James took over the honor guard squad for those three months.

The squad worked with American Legion and Veterans of Foreign Wars.

“We had a funeral every day,” he said.

Once his active duty enlistment was up, James and Vera returned to Oklahoma.

He had to remain in the Army Reserves for six more years.

Back home, he went to work for TG&Y. The chain of stores was named for its founders – Tomlinson, Gosselin and Young.

But to James and others at the time, it was jokingly referred to as “Toys, Girdles & Yoyos.”

Vera had been told by doctors that she couldn’t bear a child, so she and James adopted three young children from the same family.

Ronnie was 6, Lynette was 4 and Elizabeth was 1 when adopted.
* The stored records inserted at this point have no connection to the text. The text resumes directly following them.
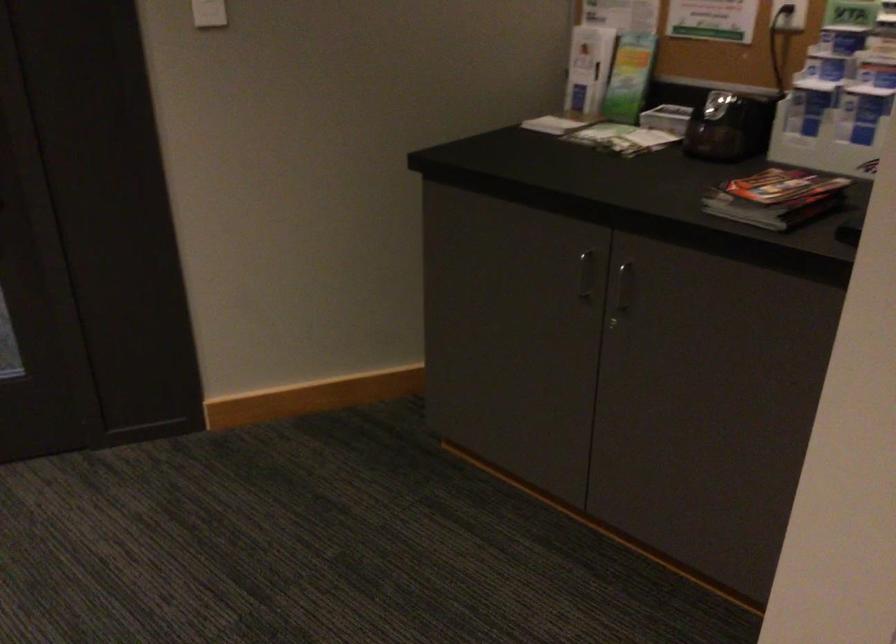
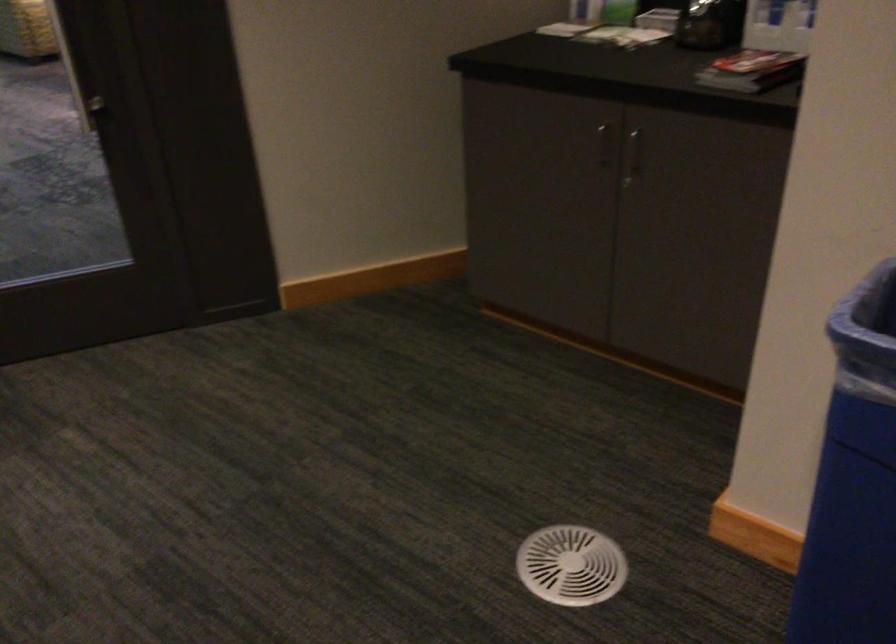
Locate, in the second image, the point that corresponds to point (776, 205) in the first image.

(751, 71)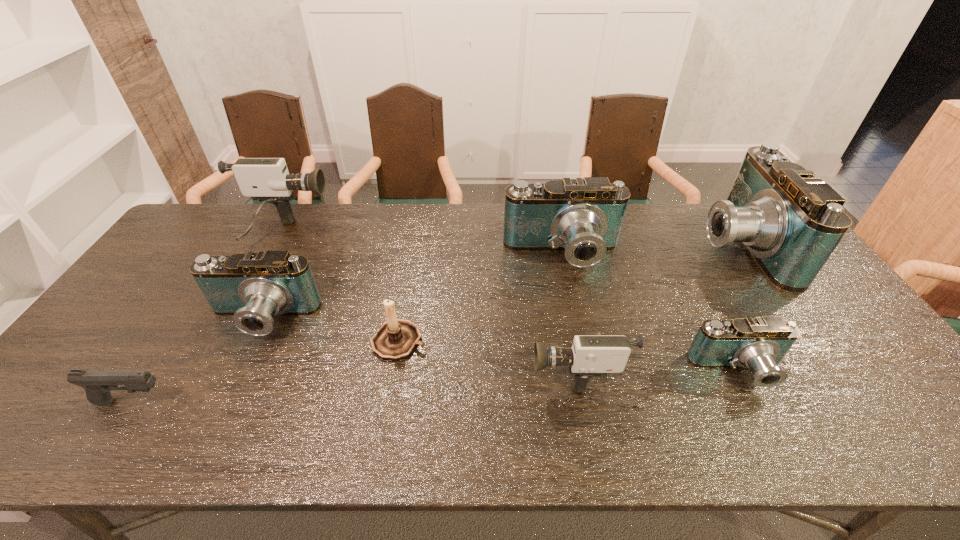
The image size is (960, 540). I want to click on blank space located 0.130m on the recording direction of the smaller white camcorder, so click(477, 369).

Identify the location of vacant space located on the recording direction of the smaller white camcorder. (420, 369).

Find the location of a particular element. The width and height of the screenshot is (960, 540). free space located 0.130m on the front of the fourth object from left to right is located at coordinates (388, 408).

The width and height of the screenshot is (960, 540). In order to click on vacant space located on the front-facing side of the smallest blue camcorder in this screenshot , I will do `click(765, 423)`.

The width and height of the screenshot is (960, 540). In order to click on vacant space situated 0.310m at the barrel of the pistol in this screenshot , I will do `click(303, 402)`.

Where is `object present at the left edge`? object present at the left edge is located at coordinates (97, 384).

Find the location of a particular element. The width and height of the screenshot is (960, 540). object at the right edge is located at coordinates (791, 222).

Locate an element on the screen. object that is at the far right corner is located at coordinates (791, 222).

The height and width of the screenshot is (540, 960). Find the location of `vacant space at the far edge of the desktop`. vacant space at the far edge of the desktop is located at coordinates (671, 213).

I want to click on vacant space at the near edge of the desktop, so click(x=542, y=438).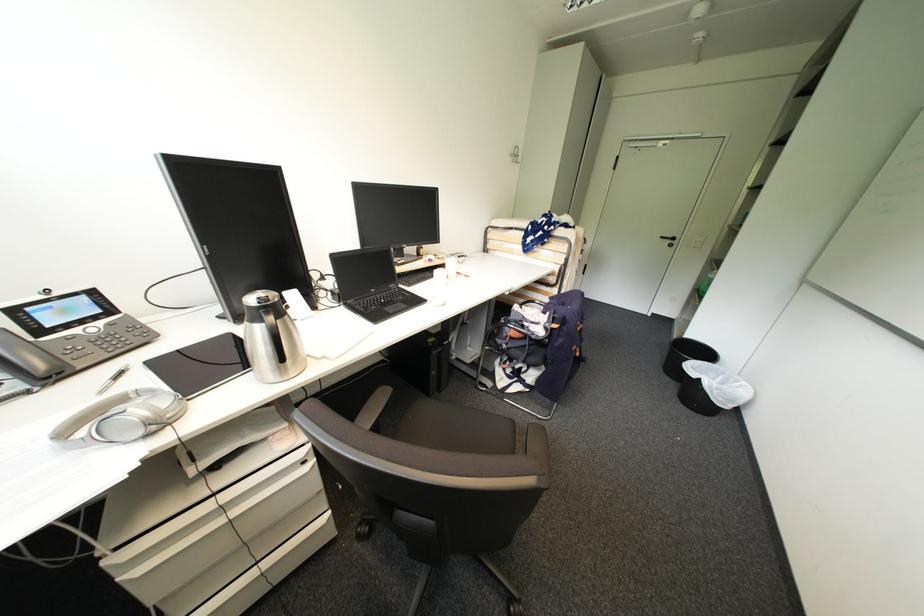
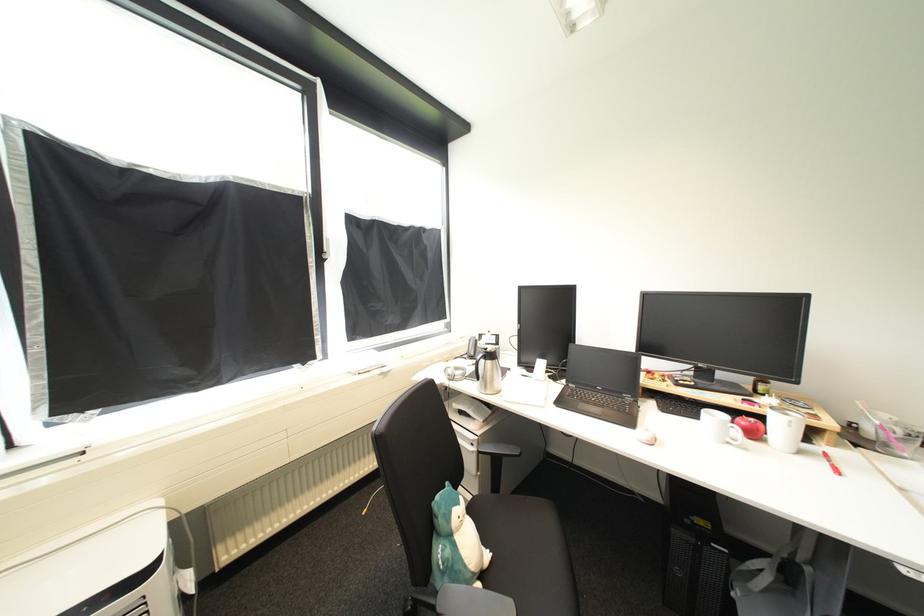
Question: Based on the continuous images, in which direction is the camera rotating? Reply with the corresponding letter.

Choices:
 (A) Left
 (B) Right
 (C) Up
 (D) Down

Answer: (A)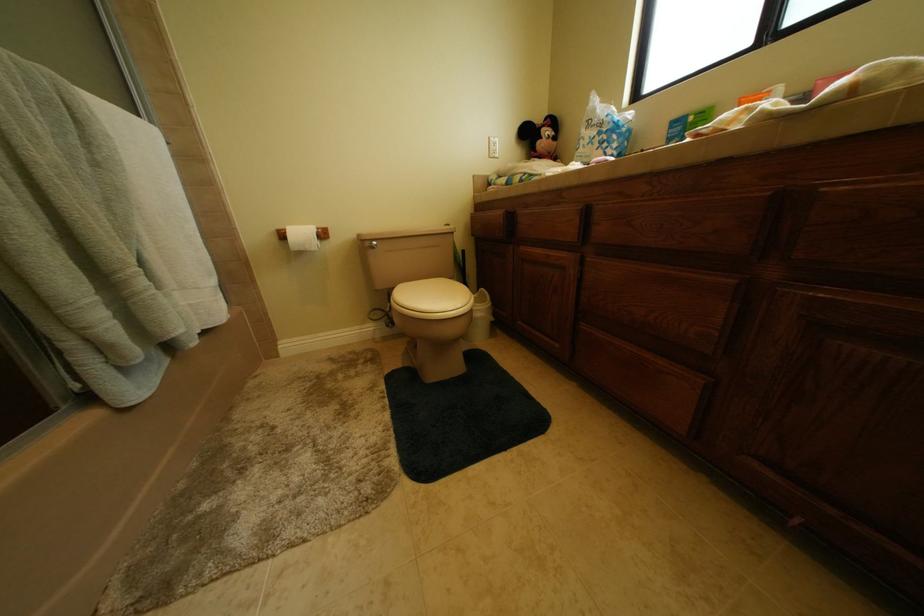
And then a miracle happened. Vera got pregnant and had a son, David. He is now 56.

The adopted children are all deceased now.

“We got them young. We just loved them,” James said. “We hated to see them go.”

For 14 years, James drove a truck for TG&Y. He spent his 15th year with the company working in an office as a dispatcher.

The chain went out of business in 1982.

Not ready to retire, James bought a truck and began hauling propane and butane. He stayed at that until 1990.

Vera joined him on those trips and took her turns behind the wheel.

“I sold the truck and went to work for OPUBCO,” he said.

From 1990 to 1998, he hauled grain to Houston and returned to Oklahoma with rolls of newsprint for the paper.

It wouldn’t be accurate to say he’s retired now. In fact, he’s “done a lot of things” since then.

“I love farming, but I can’t even raise a garden,” he said.

Still, he raised some cattle and horses for the boys to ride. He runs parts for Kenny Arnold when there’s a need and he helps out at his church, Calvary Holiness, where he is a deacon.

At the church, he does a lot of the upkeep and maintenance on the building and oversees contractors for projects too big for him to handle alone.

Vera is the church secretary/treasurer.

He runs errands for Vera who has to use a walker “so she doesn’t have to do them.”

He works in their yard “so the neighbors don’t talk about me.”

He and Vera lived at Tecumseh and McLoud before moving back to McClain County where they purchased an acreage seven miles south of Purcell.

They have since moved into Purcell.

All those years on the road meant James and Vera saw more of the country than many do.

“We traveled all over the U.S.,” he said. “I believe in the 48 states, whatever your likes, you can find in the United States.

“I’ve enjoyed it – truck driving and traveling around,” he said. “I taught my son and wife to drive trucks.”

But wherever the roads led, Purcell has always meant home.